One school holidays my mother and I saw a man wearing make-up and carrying a hand-bag in the main street of my home town- not a common sight in a country town in the 1970s. We were laughing about it over the dishes that night. My father said, 'I don't EVER want to see you dressed like that!'. That hurt - it still does. I have often thought my father knew all along that I was gay, and maybe blamed himself for it.

From my early teens I started having crushes- on teachers, school mates- none of them ever knew. For over twenty years this was the state of play for me. It was all a deep, dark secret, I dreaded to think what people would think of me if they knew about my feelings for other men.
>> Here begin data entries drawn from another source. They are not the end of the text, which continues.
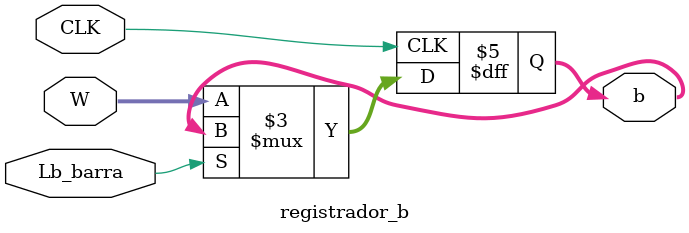
<source format=sv>
module registrador_b(input CLK, input Lb_barra, input [7:0]W, output logic [7:0] b);

	
	
	always_ff @(posedge CLK)
		begin
			if(!Lb_barra)
				b <= W;
	
		end	
	
endmodule 
</source>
Then, when I was almost 30, I told my closest friend- he said he had always known. He was incredibly supportive. I told one or two other friends, including two sisters I knew. I had to tell the second sister when I could see she was pretty obviously thinking I was boyfriend material.

At age 36 I met my first boyfriend- at church, of all places. Our friendship was developing and we found we had more than just religion in common. We were both bowled over- I was walking around a few inches off the ground. He was older than me, but I was his first boyfriend too. We went out for six months. I met two gay friends of Rodney's who put me in touch with the Bfriend project at Adelaide Central Mission.

It took a lot of courage to phone up Desmond at Bfriend, but I felt at ease as soon as I walked into his office. I met other men at a dinner. 'They all seem normal!' I said on the phone to a friend in Canberra. He laughed, 'Well Anthony, you're pretty normal yourself, you know!' It was 2000- an exciting new millennium. I went to workshops and dinners, and to the Uniting Church 'Daring' conference on the Queen's Birthday week-end. I felt I had found 'my own people' at last, that I had never felt so at home, so completely myself.

I said to Rodney, 'You have opened up the world for me.' I am very glad I told him that, because a few months later he took his own life.

After this event I began to care a lot less about 'what people might think.' I just thought, bugger it! I began telling my family, work-mates, new people I met. It felt good. A counsellor who was helping me with Rodney's death and other issues said, 'You are coming home to yourself', 'At this rate we are going to have to burn that closet,' another friend said.

Some people were surprised when I told them I was gay, some were not. An old man genuinely wanted to understand, 'You know, heterosexual men have a roving eye - they are always looking at women.' Lowering his voice, he said to me, 'Is it like that for you- only it's other men?' In this same very public (church) forum, I made a statement: 'I am gay and I am a Christian.' Afterwards I said to a friend who is always encouraging everyone he knows to be very out, 'Is that out enough for you?!'

One day at church I ran into someone who years and years ago was in my youth group. 'So, have you got a girl?' he said. I took a deep breath, 'No - actually I'm gay.' 'Oh - I didn't know that. Well, have you got a boy?' It was beautiful. Short legs had not scarred me for life after all. Around this time a friend at work even taught me how to kick a football.